More rules likely to flush out 'shell' companies
The government may be readying a set of rules to shut down and further check the formation of shell companies.
The government may be readying a set of rules to shut down and further check the formation of shell companies. A committee constituted by the government in July 2018, to make recommendations for promoting better corporate compliance, last month submitted its report to the finance ministry. The recommendations of the committee also deal with the problem of mushrooming shell companies and the ways and means to check them.
For example, the committee recommends re-introduction of the provision, whereby a company needs to declare commencement of business.
The provision was originally there in the Companies Act 2013 but was done away with for the sake of ease of doing business. The provision required a company to declare that it has received the value of the shares by the subscribers and has filed a form for verification of its registered office, within 180 days of incorporation.
The committee in its report says that such a provision would help in early detection and striking off of inactive companies.
It also recommends including non-maintenance of a registered office as one of the grounds for striking off the name of a company from the Registrar of Companies, under Section 248 of the Companies Act.

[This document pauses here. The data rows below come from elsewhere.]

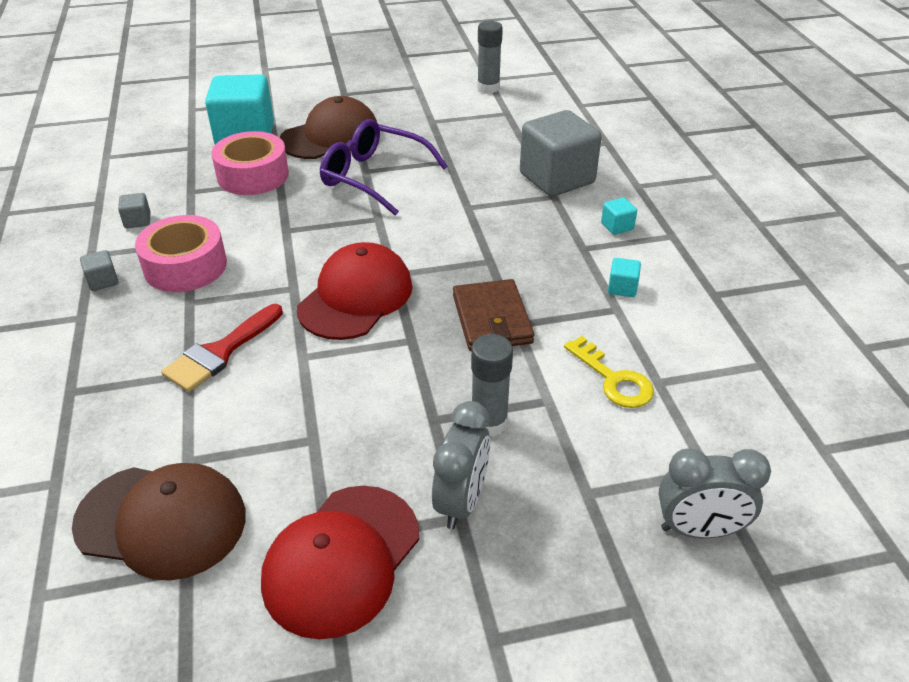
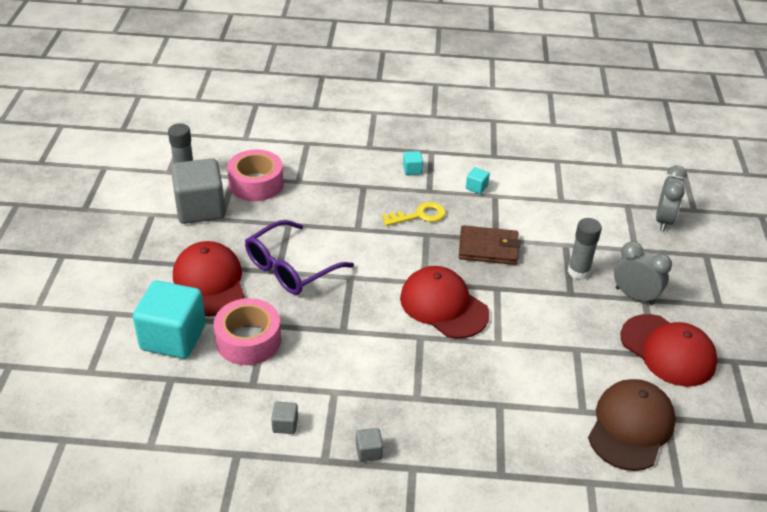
camera: 75 degrees left, 0 degrees up
(185, 266) = (368, 396): pink tape -> pink tape (256, 184)
(220, 352) = (482, 384): red brush -> none
(330, 136) = (209, 282): brown cap -> red cap
(557, 178) = (342, 178): grey cube -> grey cube (200, 208)
(613, 379) = (555, 215): yellow key -> yellow key (419, 215)

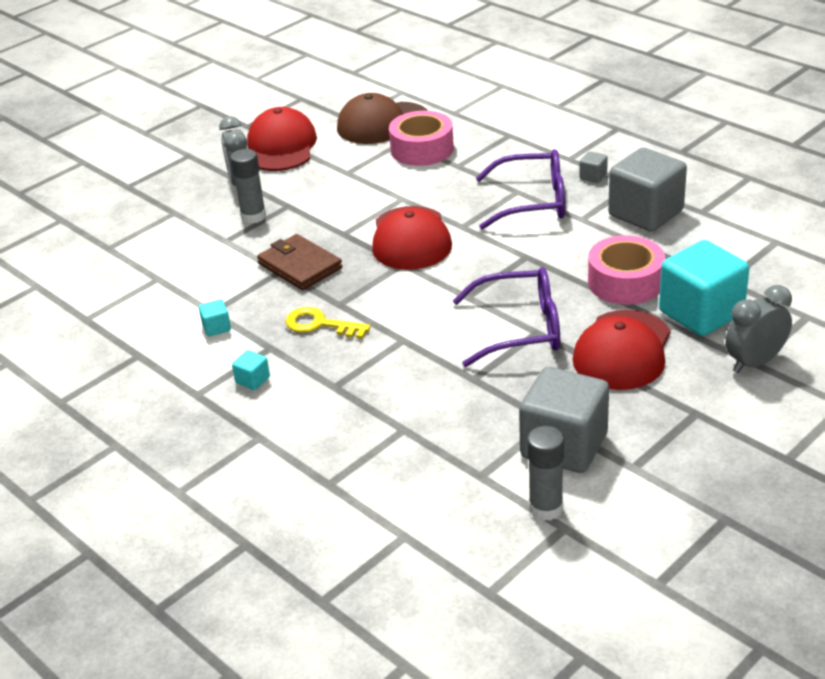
camera: 135 degrees left, 5 degrees down
(256, 184) = (461, 449): pink tape -> pink tape (422, 149)
(285, 425) = (645, 213): grey cube -> grey cube, size x2.46
(391, 391) = (533, 202): none -> purple glasses
(663, 220) = (105, 222): grey clock -> grey clock (754, 362)

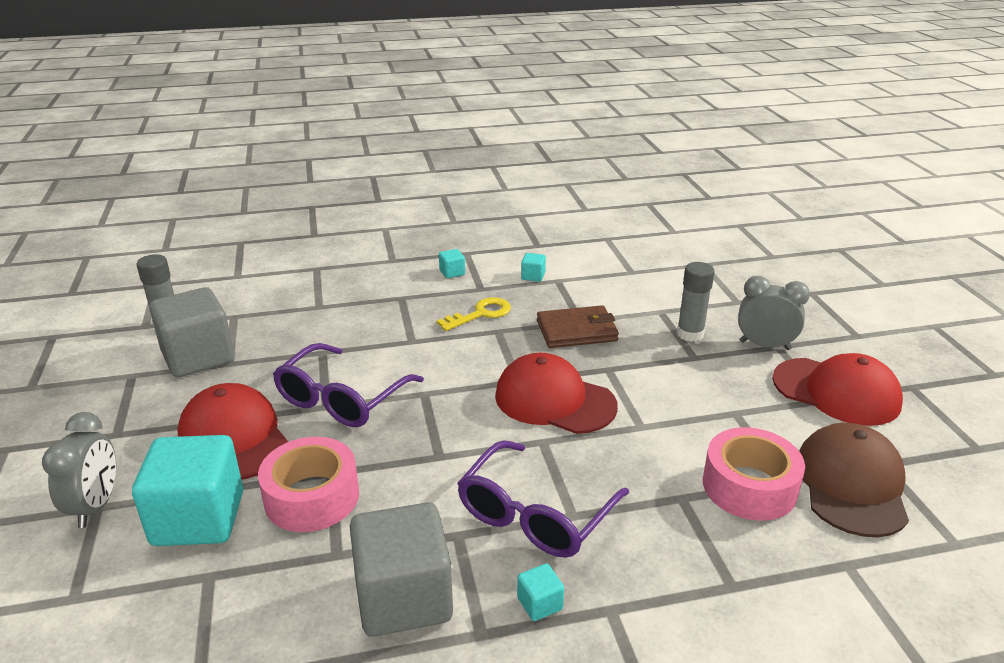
camera: 120 degrees right, 5 degrees down
(593, 176) = (539, 604): grey cube -> turquoise cube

According to a PwC analysis, the move is to ensure that companies maintain a registered office to prevent the existence of paper companies.
Section 248 of the Companies Act, 2013, says that RoC has the right to remove the name of a company if it fails to start any business within one year of incorporation or does not carry out any operations for three years.
It should be noted that ever since the Section 248 was notified in December 2016, over 2.26 lakh companies have been struck off and another 2.25 lakh have been identified for being struck-off.
The committee also recommends disqualification of directors, who are holding directorship beyond the maximum limit prescribed under the act.
It also pointed out that the Ministry of Corporate Affairs should have a system in place, which disallows people from holding directorship beyond the prescribed limit.